HOW TO COMPLETE THIS TASK - Here are the records. Write out exactly the lines between the one holding "Tops & T-Shirts" and the one holding "is that the", inclusive.

MATERIAL TO PROCESS -
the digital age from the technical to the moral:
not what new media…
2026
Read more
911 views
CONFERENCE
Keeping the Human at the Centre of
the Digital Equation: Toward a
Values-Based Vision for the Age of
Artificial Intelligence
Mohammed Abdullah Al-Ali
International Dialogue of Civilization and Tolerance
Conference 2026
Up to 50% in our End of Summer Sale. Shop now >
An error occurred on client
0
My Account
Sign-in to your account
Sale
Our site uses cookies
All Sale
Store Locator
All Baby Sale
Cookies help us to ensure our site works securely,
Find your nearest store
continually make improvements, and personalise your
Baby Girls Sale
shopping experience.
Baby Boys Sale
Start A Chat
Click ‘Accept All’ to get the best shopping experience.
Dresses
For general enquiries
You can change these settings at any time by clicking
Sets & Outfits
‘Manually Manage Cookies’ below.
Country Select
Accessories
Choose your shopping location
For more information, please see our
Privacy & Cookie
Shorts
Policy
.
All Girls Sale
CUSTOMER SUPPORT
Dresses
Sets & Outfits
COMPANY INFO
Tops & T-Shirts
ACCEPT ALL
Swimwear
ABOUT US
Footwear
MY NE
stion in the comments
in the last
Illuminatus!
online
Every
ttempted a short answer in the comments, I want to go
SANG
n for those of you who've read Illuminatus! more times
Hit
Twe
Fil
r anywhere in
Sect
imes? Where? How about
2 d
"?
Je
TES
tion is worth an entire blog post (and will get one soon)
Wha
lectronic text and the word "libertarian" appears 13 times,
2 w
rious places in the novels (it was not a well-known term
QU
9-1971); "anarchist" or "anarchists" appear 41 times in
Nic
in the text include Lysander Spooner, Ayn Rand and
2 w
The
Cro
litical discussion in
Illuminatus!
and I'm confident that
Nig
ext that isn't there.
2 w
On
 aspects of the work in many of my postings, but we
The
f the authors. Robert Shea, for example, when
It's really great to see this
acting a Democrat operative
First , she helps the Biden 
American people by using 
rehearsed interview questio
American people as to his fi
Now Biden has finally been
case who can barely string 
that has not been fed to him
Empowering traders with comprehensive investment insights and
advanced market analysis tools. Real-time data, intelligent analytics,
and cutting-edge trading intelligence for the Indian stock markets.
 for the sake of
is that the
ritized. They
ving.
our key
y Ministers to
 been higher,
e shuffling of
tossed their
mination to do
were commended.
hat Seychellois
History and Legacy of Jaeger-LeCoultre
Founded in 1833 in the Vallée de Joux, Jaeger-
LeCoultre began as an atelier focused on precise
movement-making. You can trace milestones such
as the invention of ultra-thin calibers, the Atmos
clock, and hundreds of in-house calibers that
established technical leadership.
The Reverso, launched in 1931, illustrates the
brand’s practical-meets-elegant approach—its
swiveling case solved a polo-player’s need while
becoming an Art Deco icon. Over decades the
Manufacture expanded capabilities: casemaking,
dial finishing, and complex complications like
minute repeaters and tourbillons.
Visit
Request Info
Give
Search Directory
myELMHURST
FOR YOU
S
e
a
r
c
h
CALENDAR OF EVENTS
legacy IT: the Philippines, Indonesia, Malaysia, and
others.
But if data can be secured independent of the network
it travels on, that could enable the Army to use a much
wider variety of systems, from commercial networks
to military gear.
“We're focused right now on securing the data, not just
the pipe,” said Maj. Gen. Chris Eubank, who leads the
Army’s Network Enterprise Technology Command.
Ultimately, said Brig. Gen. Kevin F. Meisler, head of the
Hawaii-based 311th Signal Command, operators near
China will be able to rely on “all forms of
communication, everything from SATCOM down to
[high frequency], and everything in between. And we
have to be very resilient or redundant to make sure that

RESULT -
Tops & T-Shirts
ACCEPT ALL
Swimwear
ABOUT US
Footwear
MY NE
stion in the comments
in the last
Illuminatus!
online
Every
ttempted a short answer in the comments, I want to go
SANG
n for those of you who've read Illuminatus! more times
Hit
Twe
Fil
r anywhere in
Sect
imes? Where? How about
2 d
"?
Je
TES
tion is worth an entire blog post (and will get one soon)
Wha
lectronic text and the word "libertarian" appears 13 times,
2 w
rious places in the novels (it was not a well-known term
QU
9-1971); "anarchist" or "anarchists" appear 41 times in
Nic
in the text include Lysander Spooner, Ayn Rand and
2 w
The
Cro
litical discussion in
Illuminatus!
and I'm confident that
Nig
ext that isn't there.
2 w
On
 aspects of the work in many of my postings, but we
The
f the authors. Robert Shea, for example, when
It's really great to see this
acting a Democrat operative
First , she helps the Biden 
American people by using 
rehearsed interview questio
American people as to his fi
Now Biden has finally been
case who can barely string 
that has not been fed to him
Empowering traders with comprehensive investment insights and
advanced market analysis tools. Real-time data, intelligent analytics,
and cutting-edge trading intelligence for the Indian stock markets.
 for the sake of
is that the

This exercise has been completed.